- **Entries taken from a collection**

______________________________

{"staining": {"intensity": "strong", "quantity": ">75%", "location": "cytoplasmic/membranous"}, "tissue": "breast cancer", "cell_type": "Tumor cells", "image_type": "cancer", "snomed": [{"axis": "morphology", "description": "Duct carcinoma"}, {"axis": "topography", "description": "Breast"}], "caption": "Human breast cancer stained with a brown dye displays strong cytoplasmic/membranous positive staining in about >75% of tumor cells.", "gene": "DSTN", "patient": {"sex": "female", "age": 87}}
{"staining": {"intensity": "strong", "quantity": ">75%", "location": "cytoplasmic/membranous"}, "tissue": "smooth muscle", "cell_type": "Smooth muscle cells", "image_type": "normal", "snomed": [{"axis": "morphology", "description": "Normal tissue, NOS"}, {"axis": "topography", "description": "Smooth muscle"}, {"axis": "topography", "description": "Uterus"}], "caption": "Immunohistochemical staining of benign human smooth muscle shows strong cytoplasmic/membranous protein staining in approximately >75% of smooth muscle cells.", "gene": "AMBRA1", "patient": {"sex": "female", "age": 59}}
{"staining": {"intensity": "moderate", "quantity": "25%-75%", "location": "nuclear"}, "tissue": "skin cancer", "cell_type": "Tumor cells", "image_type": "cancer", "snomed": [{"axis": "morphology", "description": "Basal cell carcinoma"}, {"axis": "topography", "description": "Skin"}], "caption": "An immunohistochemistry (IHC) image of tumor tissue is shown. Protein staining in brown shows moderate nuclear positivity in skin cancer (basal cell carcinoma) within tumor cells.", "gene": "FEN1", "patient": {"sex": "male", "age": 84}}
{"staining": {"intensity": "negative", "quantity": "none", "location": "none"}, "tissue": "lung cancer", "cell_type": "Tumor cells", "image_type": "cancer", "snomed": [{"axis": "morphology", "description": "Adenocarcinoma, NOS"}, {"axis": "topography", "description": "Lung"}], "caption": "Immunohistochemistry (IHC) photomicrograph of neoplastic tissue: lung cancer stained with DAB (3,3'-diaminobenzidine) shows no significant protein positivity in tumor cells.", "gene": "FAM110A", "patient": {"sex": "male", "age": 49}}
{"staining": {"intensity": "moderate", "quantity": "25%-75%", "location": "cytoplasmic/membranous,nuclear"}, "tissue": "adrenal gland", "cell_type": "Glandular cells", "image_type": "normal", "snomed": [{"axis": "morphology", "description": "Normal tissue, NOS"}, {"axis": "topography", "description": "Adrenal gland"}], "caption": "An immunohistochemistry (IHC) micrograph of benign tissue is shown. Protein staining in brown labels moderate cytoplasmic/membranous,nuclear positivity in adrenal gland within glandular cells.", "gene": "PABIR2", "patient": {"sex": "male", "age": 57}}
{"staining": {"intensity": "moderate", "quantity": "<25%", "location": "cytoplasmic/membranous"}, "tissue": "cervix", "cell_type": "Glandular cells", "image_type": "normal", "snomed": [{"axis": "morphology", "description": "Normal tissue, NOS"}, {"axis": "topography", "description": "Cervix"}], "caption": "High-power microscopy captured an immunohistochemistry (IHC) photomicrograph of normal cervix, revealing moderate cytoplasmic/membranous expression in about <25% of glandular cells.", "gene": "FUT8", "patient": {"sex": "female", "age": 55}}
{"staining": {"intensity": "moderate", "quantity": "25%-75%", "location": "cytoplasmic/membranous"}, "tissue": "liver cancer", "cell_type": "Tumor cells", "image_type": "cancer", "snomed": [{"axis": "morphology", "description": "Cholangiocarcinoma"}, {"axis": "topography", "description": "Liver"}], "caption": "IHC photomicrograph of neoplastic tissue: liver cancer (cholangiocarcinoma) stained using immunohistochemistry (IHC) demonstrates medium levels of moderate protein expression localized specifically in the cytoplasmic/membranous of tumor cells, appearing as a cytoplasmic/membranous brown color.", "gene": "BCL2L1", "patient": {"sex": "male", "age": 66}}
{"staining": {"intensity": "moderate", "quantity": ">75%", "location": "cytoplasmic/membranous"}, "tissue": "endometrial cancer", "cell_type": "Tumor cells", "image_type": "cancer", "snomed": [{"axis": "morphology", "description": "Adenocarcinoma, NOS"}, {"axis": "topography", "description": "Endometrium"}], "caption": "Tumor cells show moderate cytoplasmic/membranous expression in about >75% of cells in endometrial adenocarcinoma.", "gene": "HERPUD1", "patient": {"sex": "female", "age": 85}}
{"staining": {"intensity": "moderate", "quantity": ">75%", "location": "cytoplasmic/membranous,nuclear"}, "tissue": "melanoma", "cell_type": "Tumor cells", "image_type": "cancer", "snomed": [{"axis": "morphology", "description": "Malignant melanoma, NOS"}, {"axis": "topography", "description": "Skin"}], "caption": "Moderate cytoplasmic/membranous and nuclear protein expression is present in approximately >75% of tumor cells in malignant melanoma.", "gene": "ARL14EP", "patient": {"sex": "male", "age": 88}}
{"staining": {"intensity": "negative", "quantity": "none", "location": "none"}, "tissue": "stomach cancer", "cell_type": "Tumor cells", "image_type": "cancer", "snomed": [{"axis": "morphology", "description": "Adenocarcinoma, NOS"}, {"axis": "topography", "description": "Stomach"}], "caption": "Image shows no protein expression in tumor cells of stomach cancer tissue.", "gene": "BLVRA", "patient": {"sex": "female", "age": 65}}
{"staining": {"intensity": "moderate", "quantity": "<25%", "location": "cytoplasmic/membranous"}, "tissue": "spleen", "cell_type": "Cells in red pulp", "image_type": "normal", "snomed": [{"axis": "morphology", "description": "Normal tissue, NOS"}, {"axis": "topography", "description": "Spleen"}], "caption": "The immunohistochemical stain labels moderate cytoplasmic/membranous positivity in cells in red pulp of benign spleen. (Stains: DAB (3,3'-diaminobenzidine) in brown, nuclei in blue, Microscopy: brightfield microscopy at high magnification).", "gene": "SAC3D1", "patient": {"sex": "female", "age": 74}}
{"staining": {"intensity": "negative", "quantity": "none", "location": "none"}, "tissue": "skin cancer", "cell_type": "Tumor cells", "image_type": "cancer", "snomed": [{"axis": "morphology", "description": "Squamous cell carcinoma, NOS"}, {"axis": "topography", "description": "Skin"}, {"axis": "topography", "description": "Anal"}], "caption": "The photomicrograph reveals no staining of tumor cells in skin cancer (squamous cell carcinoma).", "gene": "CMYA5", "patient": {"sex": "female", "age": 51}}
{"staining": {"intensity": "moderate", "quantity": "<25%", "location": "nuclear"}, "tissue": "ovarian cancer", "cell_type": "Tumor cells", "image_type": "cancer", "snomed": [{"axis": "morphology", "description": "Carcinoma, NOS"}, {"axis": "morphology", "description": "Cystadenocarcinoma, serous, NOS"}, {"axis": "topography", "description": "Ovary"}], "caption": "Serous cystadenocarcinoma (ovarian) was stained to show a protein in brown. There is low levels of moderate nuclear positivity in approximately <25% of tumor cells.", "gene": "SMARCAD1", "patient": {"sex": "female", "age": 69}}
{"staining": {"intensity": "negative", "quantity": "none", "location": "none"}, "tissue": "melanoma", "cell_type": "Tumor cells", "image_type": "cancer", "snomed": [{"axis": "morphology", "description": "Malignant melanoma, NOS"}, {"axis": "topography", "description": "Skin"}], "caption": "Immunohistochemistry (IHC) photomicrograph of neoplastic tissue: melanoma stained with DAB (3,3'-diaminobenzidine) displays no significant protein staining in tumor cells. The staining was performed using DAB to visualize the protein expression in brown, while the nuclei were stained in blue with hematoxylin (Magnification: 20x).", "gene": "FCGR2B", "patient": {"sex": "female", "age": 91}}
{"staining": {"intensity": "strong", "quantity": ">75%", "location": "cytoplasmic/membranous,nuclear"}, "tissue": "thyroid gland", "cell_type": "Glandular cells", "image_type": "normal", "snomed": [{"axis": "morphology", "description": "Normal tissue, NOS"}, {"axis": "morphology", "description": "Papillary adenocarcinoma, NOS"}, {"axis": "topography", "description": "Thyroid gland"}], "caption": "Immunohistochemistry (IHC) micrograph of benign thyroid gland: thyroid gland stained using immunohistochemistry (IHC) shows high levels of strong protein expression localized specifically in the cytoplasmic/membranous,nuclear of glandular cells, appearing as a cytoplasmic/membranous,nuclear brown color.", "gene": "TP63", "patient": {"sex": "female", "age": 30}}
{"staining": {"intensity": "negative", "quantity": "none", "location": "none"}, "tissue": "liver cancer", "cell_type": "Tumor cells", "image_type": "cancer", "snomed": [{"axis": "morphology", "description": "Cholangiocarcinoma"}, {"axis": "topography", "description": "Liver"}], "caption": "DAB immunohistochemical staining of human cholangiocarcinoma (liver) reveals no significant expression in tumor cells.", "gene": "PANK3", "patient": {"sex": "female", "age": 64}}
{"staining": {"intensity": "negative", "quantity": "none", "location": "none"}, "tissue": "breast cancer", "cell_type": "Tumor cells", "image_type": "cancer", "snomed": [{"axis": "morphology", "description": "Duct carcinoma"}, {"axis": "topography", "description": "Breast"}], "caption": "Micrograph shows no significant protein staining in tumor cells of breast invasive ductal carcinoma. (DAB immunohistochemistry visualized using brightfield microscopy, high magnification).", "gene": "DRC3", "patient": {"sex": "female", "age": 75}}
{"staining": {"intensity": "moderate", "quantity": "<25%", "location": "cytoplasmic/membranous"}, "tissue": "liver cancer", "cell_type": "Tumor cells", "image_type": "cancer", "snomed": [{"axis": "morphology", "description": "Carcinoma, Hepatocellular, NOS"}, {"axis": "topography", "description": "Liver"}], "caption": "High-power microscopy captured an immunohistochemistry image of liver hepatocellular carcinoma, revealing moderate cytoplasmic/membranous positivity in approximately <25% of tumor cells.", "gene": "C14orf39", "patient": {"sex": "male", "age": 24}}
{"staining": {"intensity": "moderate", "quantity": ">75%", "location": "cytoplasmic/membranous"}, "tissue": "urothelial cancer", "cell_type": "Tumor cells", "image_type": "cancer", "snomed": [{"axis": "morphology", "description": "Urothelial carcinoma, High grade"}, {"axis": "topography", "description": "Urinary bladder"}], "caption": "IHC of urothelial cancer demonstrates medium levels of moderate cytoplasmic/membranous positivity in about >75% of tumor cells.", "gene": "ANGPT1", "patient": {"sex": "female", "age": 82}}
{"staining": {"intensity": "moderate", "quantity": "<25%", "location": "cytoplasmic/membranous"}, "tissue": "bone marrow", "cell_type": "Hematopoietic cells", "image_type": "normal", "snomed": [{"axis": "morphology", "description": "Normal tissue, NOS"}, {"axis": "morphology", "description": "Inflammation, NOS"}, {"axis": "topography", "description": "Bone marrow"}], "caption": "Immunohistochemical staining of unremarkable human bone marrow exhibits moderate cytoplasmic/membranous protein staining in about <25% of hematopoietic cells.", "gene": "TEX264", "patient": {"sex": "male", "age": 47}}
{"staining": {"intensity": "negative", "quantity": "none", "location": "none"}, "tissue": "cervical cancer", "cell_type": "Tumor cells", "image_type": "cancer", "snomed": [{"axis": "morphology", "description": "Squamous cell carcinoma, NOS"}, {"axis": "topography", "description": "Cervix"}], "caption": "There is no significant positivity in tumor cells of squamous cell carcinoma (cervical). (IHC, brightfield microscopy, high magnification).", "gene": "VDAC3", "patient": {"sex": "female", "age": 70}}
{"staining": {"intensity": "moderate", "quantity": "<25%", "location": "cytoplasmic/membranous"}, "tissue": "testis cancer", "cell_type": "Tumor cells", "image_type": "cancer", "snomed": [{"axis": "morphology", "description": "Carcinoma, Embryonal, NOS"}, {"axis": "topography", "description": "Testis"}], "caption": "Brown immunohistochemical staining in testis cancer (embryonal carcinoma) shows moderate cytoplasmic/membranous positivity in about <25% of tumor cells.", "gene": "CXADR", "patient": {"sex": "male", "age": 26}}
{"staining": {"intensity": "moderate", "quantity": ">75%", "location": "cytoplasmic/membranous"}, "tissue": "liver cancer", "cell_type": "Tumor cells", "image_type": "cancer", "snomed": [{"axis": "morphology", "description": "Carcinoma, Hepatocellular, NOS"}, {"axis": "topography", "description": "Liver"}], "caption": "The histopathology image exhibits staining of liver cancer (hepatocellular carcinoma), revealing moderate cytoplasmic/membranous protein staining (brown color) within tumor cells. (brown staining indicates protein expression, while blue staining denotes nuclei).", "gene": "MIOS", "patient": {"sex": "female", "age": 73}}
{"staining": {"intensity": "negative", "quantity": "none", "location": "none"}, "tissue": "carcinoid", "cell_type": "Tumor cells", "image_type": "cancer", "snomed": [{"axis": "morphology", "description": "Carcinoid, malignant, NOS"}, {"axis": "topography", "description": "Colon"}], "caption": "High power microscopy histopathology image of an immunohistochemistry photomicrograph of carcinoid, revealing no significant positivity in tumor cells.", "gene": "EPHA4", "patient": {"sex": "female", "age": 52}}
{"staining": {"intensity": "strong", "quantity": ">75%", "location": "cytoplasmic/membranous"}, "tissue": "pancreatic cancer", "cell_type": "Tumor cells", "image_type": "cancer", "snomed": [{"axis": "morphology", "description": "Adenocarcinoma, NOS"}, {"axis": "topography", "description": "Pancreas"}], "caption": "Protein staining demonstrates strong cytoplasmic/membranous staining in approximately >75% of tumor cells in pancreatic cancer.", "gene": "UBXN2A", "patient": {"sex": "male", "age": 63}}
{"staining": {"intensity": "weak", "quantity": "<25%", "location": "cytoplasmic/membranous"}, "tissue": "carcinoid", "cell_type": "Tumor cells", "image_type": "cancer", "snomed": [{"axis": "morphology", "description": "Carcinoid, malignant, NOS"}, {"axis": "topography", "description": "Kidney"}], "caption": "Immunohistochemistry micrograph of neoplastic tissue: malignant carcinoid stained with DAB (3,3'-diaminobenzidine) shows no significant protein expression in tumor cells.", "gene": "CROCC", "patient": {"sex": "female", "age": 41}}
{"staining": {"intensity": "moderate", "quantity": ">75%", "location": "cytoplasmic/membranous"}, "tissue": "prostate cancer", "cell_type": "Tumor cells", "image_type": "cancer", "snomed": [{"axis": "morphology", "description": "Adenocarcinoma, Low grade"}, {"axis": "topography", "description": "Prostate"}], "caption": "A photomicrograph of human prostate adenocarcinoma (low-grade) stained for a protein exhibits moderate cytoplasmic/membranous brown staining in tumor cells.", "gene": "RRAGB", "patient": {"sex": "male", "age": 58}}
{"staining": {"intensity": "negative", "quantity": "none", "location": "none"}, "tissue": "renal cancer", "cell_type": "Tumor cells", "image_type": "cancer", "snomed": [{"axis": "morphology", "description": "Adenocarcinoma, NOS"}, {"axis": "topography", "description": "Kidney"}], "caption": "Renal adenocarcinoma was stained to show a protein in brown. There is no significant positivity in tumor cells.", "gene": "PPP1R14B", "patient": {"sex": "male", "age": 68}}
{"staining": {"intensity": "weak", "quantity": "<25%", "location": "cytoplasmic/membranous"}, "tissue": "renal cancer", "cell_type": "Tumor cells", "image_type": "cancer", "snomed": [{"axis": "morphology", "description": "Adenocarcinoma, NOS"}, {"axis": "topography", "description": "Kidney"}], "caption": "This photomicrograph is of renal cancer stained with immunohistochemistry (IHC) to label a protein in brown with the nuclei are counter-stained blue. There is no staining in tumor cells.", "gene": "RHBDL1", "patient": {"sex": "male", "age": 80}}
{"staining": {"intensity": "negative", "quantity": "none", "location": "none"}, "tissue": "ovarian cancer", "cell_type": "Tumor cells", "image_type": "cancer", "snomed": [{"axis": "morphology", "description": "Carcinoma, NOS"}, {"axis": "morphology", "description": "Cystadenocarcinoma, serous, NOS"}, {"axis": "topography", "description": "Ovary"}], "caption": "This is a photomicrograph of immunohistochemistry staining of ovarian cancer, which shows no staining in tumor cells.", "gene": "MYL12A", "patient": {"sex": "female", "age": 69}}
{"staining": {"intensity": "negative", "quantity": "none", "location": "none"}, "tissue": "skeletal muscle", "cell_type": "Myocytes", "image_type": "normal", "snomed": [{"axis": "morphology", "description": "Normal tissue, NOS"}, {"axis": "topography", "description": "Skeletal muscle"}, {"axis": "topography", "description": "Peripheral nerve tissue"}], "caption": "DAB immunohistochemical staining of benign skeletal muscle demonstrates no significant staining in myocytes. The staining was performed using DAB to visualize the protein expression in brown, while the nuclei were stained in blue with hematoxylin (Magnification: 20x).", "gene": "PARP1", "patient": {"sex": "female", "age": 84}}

______________________________

- **What is required**
Please transcribe the data above without changes, from its first line to its "of benign human" line, and leave out anything past that.

- **Worked solution**
{"staining": {"intensity": "strong", "quantity": ">75%", "location": "cytoplasmic/membranous"}, "tissue": "breast cancer", "cell_type": "Tumor cells", "image_type": "cancer", "snomed": [{"axis": "morphology", "description": "Duct carcinoma"}, {"axis": "topography", "description": "Breast"}], "caption": "Human breast cancer stained with a brown dye displays strong cytoplasmic/membranous positive staining in about >75% of tumor cells.", "gene": "DSTN", "patient": {"sex": "female", "age": 87}}
{"staining": {"intensity": "strong", "quantity": ">75%", "location": "cytoplasmic/membranous"}, "tissue": "smooth muscle", "cell_type": "Smooth muscle cells", "image_type": "normal", "snomed": [{"axis": "morphology", "description": "Normal tissue, NOS"}, {"axis": "topography", "description": "Smooth muscle"}, {"axis": "topography", "description": "Uterus"}], "caption": "Immunohistochemical staining of benign human smooth muscle shows strong cytoplasmic/membranous protein staining in approximately >75% of smooth muscle cells.", "gene": "AMBRA1", "patient": {"sex": "female", "age": 59}}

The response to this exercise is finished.